Ecrit par Marie Vingtras et publié en 2021, Blizzard est un roman à suspens, comparable à un thriller en cinéma. Le début n’est pas très clair, puis le scénario se construit, se reconstruit tout au long de l'oeuvre.
A partir de la disparition d’un enfant, Thomas, perdu dans une tempête de neige, alors qu'il était accompagné de Bess, on découvre peu à peu de nouveaux personnages (Benedict, Cole, Freeman et Clifford), qui racontent sous forme de petits chapitres, leur vie et leur histoire. Ces personnages nous permettent d’avancer dans le scénario et de nous demander où est Thomas, pourquoi Bess et lui sont-ils sortis par un tel blizzard ; bien d'autres questions encore. Cette œuvre est aussi l'occasion de parler de problèmes graves, qui nous paraissent tellement graves que l’on ne pense pas être concernés. On y parle de violences, de violences choquantes, de la violence physique à laquelle chaque personnage se trouve confronté. On y parle également de problèmes sociaux (la mort de proches, la peur et la maltraitance). Le livre fait aussi une grande place au sexisme qui est incarné de manière terrifiante et très bouleversante par les personnages de Cole et Clifford et c’est ce qu’il m’a le plus choqué en tant que lecteur. Rarement, dans des œuvres la violence est montrée du point de vue du criminel. Or, ici, le fait qu’on sache la pensée de Clifford, par exemple, traduit de manière forte ce qui est ou va être vécu par la victime. Cole dit des choses violentes et terribles ; il parle de viol comme si cela n’avait rien de grave ou de malsain. Il dit par exemple parlant de Clifford : « Ça le démangeait de lui rendre une petite visite […] pour lui montrer deux trois trucs qu’on peut faire avec une fille quand on est un homme. » (p.125) et pour continuer Cole déclare :« Je lui ai dit de ne pas se priver pour moi, qu’il avait ma bénédiction » (p.125). Cette banalisation répugnante dans l'évocation des faits nous indigne contre ce personnage. C'est pourtant intéressant d'avoir la parole de Cole, preuve de l’originalité de ce roman. .
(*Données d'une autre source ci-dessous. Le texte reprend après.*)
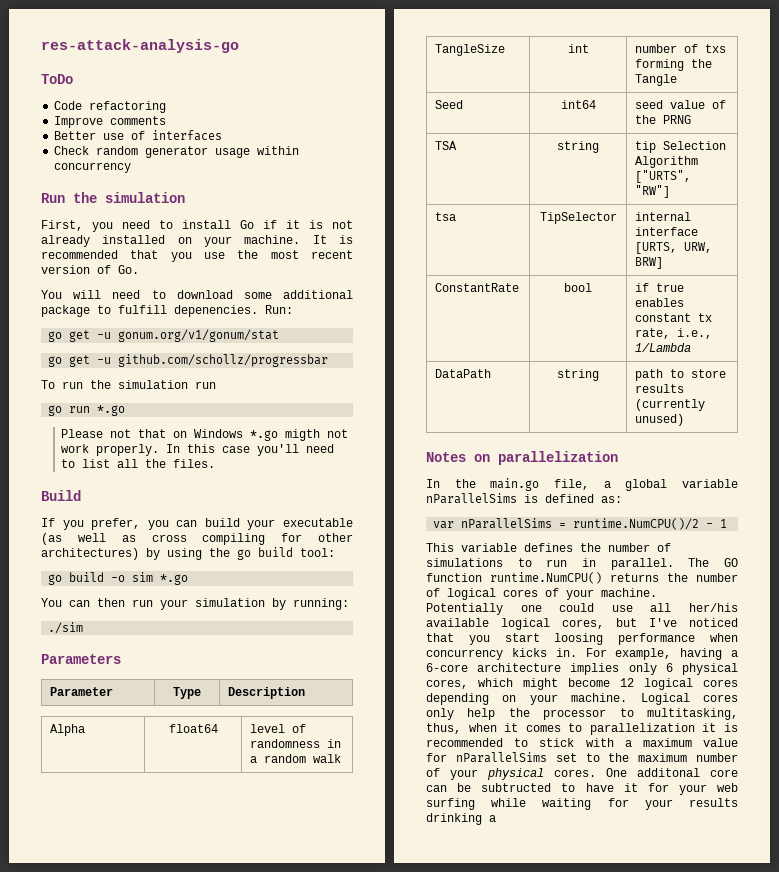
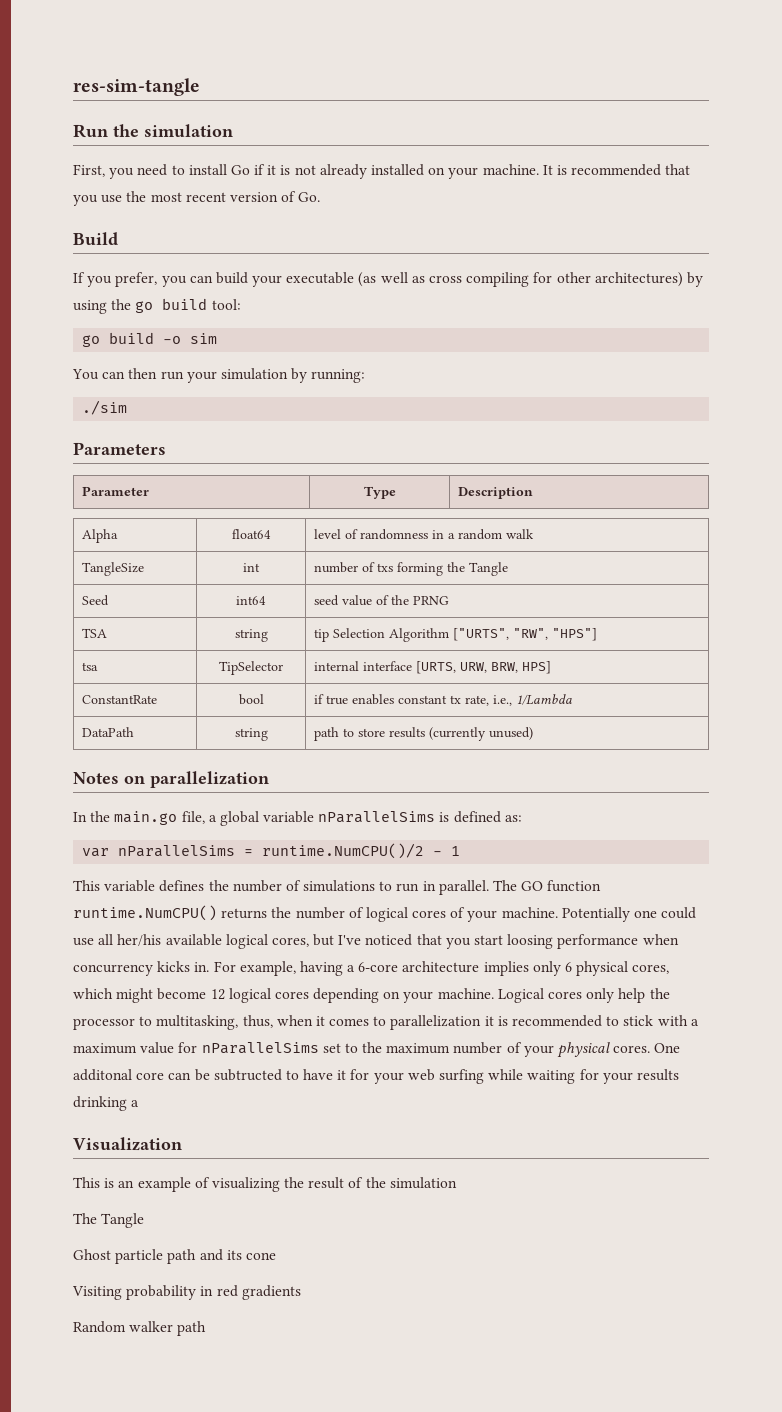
[41,39,239,53] [41,74,73,84] [54,101,167,113] [54,116,167,128] [54,130,223,141] [54,146,300,158] [54,162,132,173] res-attack-analysis-go // ToDo // Code refactoring // Improve comments // Better use of interfaces // Check random generator usage within concurrency -> [73,78,200,96] res-sim-tangle
[41,290,353,299] [41,305,293,317] [48,329,280,342] [48,354,329,367] [41,380,216,389] [48,405,126,416] [61,429,349,441] [61,444,335,456] [61,459,216,468] // You will need to download some additional package to fulfill depenencies. Run: // go get -u gonum.org/v1/gonum/stat // go get -u github.com/schollz/progressbar // To run the simulation run // go run *.go // Please not that on Windows *.go migth not work properly. In this case you'll need to list all the files. -> (321, 197) none
[160,574,189,585] *.go -> (218, 338) none
[635,185,671,198] "RW"] -> [512,628,597,641] "RW", "HPS"]
[635,257,664,269] BRW] -> [490,661,551,674] BRW, HPS]
(496, 818) none -> [73,1137,182,1151] [73,1177,457,1192] [73,1213,145,1228] [73,1249,276,1264] [72,1285,301,1300] [73,1321,207,1336] // Visualization // This is an example of visualizing the result of the simulation // The Tangle // Ghost particle path and its cone // Visiting probability in red gradients // Random walker path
Blizzard, c’est le titre du livre , mais aussi la situation de la première scène qui entraîne la suite de l’histoire. Cette première scène engage le lecteur à se questionner sur cette disparition de Thomas et le pousse à continuer impatiemment le roman pour en savoir plus. C'est un choix d'amorce typique des œuvres de suspens (une énigme dès la première page) qui m’a d’ailleurs particulièrement plu. La fin est l’éclaircissement total cette énigme posée au commencement du livre. L’enfant est retrouvé, les problèmes avec les personnages de Cole et Clifford sont réglés, et tout se termine par la parole de Freeman, l’ancien soldat. Il y a beaucoup à retenir dans ce livre (comment l'intrigue va relier l'histoire des personnages, l'organisation des chapitres etc.). Mais, ce qui a le plus retenu mon attention est la dimension complexe des personnages. Chacun possède une humanité différente (de la compassion à la violence) qui le rend attachant ou pas. Freeman est un bon exemple de cette humanité, et il est d’ailleurs mon favori. Freeman est un homme complexe, mais qui laisse des questions et des surprises sur sa façon d’être . On découvre peu à peu les facettes de cet attachant personnage (un vieil homme fort, mais mystérieux et tourmenté). Son histoire devient intéressante lorsque l’on apprend les souffrances mentales qu’il a vécues et les souffrances physiques atroces (ses camarades tués au combat). Au retour de son engagement dans l'armée, il trouve une femme avec qui il a un enfant. Les tourments laissent place à la joie ; il semble peu à peu se rétablir de ses souffrances. Mais un nouveau malheur le frappe, qui en fait le surprenant assassin de son fils. Avec cet évènement et son passé, on arrive à différencier les criminels véritables, et ceux que la vie a bouleversés. Car, malgré ce meurtre, il reste un homme bon et attachant.
Ce livre m’a beaucoup plu dans sa complexité bien organisée. Mais c’est surtout un roman intéressant par la vision qu'il donne de l’humanité et de l’Homme. Les personnages ont un sens ; ils sont tellement bien construits qu'ils en paraissent presque réels.